== Work required ==
Each line of the listing that contains the word "Роспотребнадзора" is to be copied.

== Data for review ==
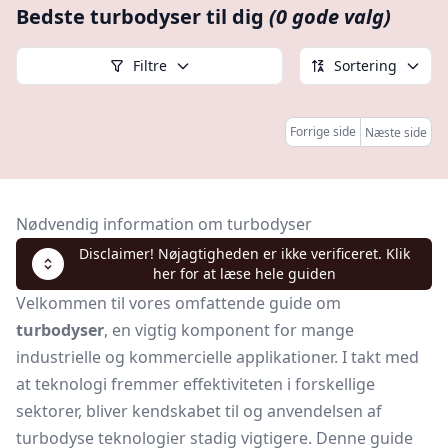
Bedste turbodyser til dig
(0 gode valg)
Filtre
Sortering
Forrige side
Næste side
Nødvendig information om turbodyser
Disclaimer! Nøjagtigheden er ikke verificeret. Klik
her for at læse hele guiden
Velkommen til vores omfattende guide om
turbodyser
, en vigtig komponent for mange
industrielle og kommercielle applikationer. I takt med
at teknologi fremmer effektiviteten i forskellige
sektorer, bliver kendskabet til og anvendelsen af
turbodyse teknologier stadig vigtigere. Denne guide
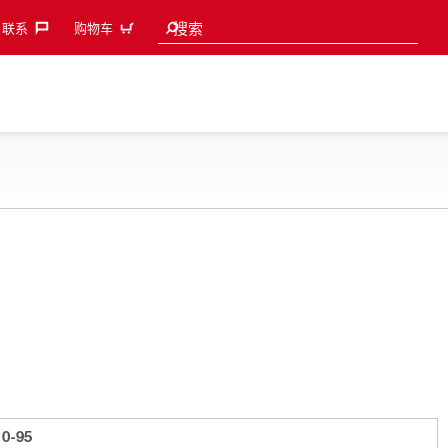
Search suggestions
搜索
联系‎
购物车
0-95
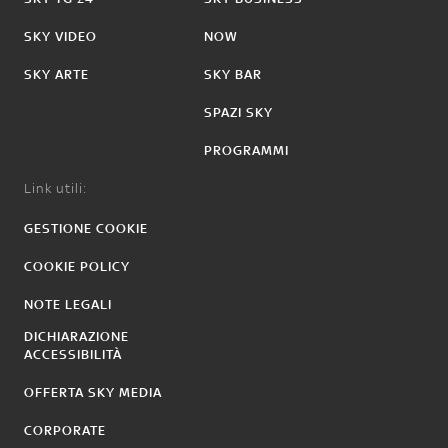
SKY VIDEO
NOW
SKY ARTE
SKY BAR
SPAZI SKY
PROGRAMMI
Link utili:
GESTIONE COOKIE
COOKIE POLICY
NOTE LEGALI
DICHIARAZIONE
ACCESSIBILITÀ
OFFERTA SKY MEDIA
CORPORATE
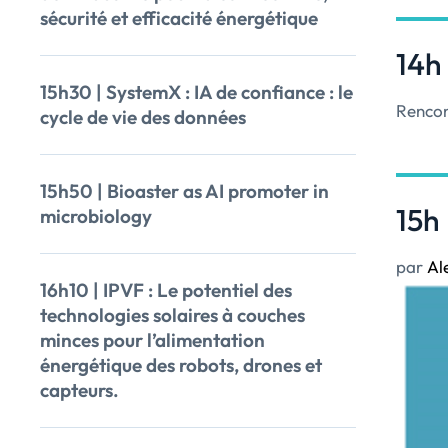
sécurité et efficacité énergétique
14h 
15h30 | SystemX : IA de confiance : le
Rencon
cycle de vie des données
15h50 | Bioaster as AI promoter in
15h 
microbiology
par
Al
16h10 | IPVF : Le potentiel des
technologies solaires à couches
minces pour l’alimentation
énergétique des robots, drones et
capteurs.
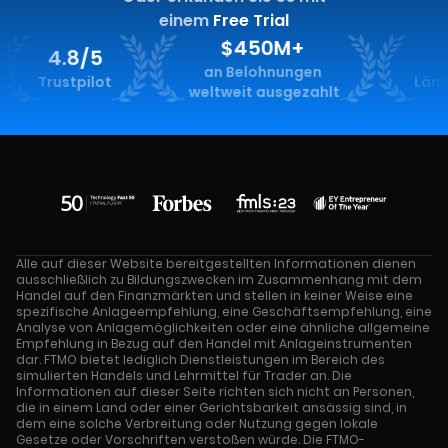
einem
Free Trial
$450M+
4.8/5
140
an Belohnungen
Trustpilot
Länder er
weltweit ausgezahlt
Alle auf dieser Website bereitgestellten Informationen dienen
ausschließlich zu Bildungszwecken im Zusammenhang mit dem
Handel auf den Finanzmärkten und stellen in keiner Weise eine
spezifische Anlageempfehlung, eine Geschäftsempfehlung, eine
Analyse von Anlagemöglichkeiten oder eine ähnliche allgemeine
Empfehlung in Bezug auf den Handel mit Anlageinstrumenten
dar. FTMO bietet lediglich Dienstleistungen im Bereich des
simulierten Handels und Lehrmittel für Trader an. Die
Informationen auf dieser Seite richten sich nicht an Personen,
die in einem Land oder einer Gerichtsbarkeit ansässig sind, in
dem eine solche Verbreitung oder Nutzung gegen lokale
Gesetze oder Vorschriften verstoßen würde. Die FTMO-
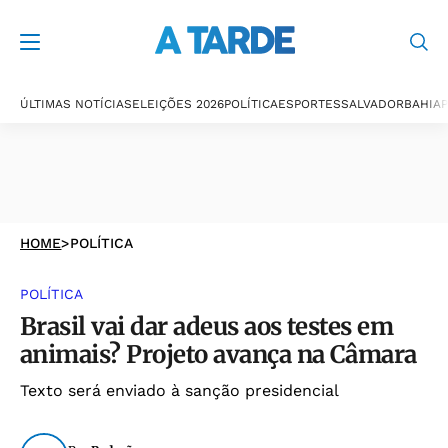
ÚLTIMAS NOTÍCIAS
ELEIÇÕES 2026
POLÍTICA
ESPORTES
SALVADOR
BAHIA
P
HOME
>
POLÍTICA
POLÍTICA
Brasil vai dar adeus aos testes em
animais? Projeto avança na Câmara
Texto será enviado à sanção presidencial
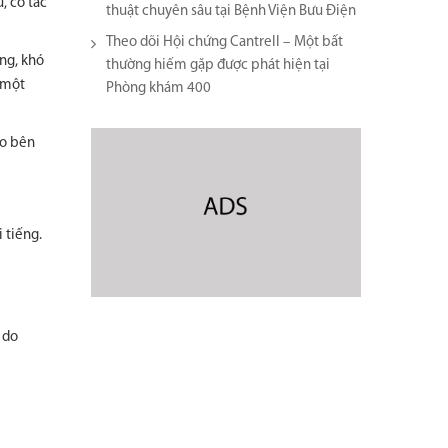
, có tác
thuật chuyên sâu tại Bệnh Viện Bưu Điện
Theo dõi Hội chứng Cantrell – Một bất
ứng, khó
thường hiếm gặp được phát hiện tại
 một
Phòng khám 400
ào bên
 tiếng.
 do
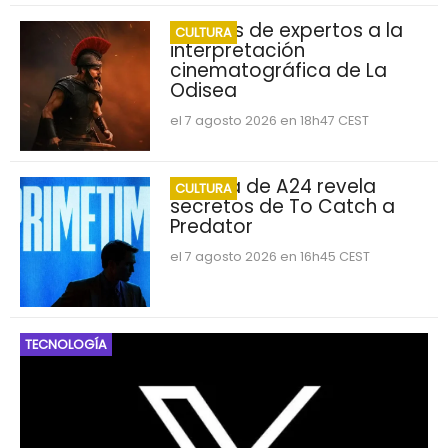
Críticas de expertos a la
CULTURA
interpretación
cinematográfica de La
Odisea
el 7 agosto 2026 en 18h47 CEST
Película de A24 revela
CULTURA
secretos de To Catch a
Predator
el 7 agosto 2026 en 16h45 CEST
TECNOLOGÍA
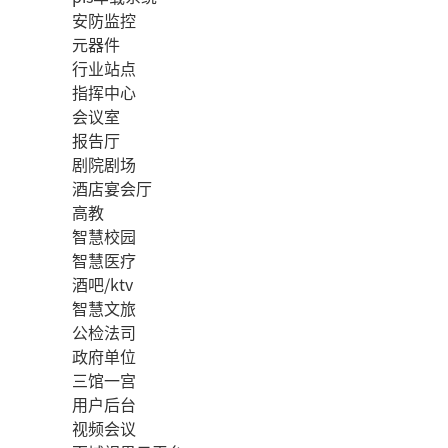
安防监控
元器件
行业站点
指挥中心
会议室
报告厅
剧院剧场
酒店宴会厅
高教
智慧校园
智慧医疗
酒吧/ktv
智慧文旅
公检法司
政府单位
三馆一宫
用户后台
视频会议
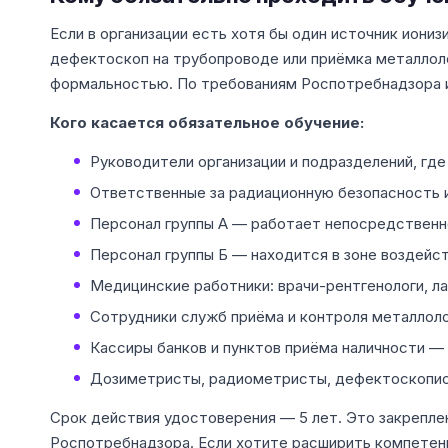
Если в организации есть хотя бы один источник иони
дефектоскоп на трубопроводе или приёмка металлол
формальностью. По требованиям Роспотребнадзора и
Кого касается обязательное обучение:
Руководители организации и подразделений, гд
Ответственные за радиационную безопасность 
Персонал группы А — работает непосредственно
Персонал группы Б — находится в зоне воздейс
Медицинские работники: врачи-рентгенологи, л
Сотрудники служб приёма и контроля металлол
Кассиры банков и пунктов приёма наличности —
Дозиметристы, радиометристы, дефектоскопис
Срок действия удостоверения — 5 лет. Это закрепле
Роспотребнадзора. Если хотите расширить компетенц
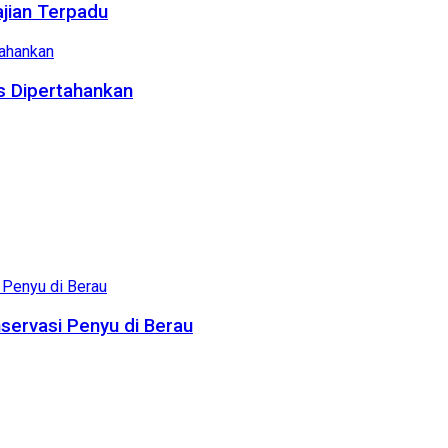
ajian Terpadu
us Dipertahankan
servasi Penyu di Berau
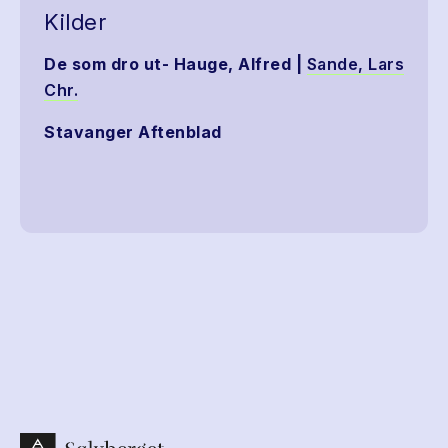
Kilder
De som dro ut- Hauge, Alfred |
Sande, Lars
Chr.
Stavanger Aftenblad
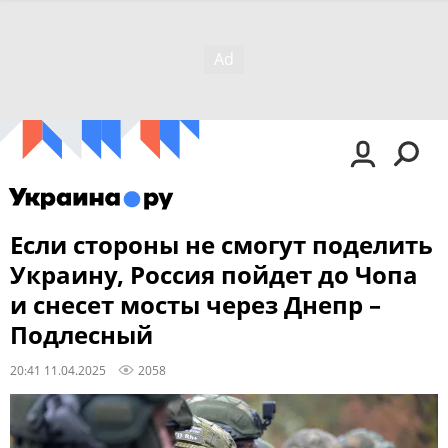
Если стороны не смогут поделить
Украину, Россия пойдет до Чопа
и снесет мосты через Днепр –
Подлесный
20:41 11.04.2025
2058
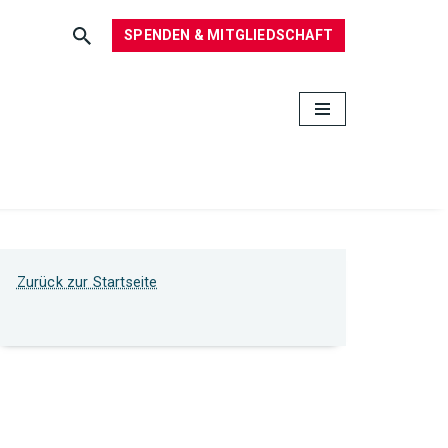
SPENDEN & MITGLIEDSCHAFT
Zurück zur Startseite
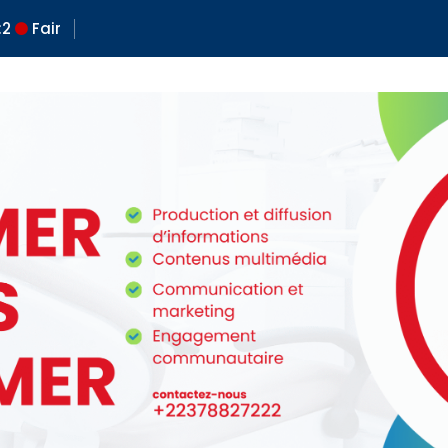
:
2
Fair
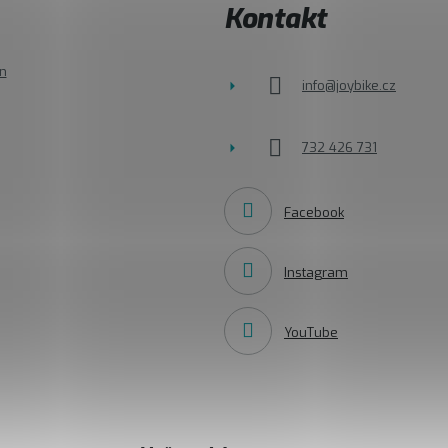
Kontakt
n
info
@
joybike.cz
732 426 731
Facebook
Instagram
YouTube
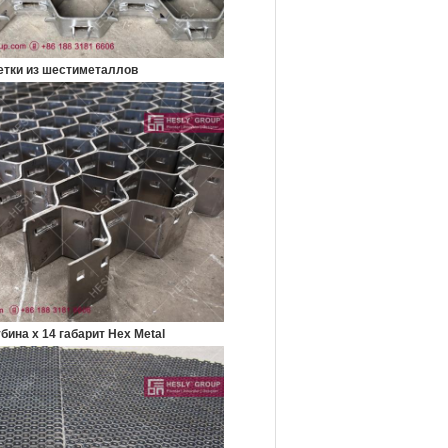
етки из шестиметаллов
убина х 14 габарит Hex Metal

== Solution for this task ==
формальностью. По требованиям Роспотребнадзора и
Роспотребнадзора. Если хотите расширить компетенц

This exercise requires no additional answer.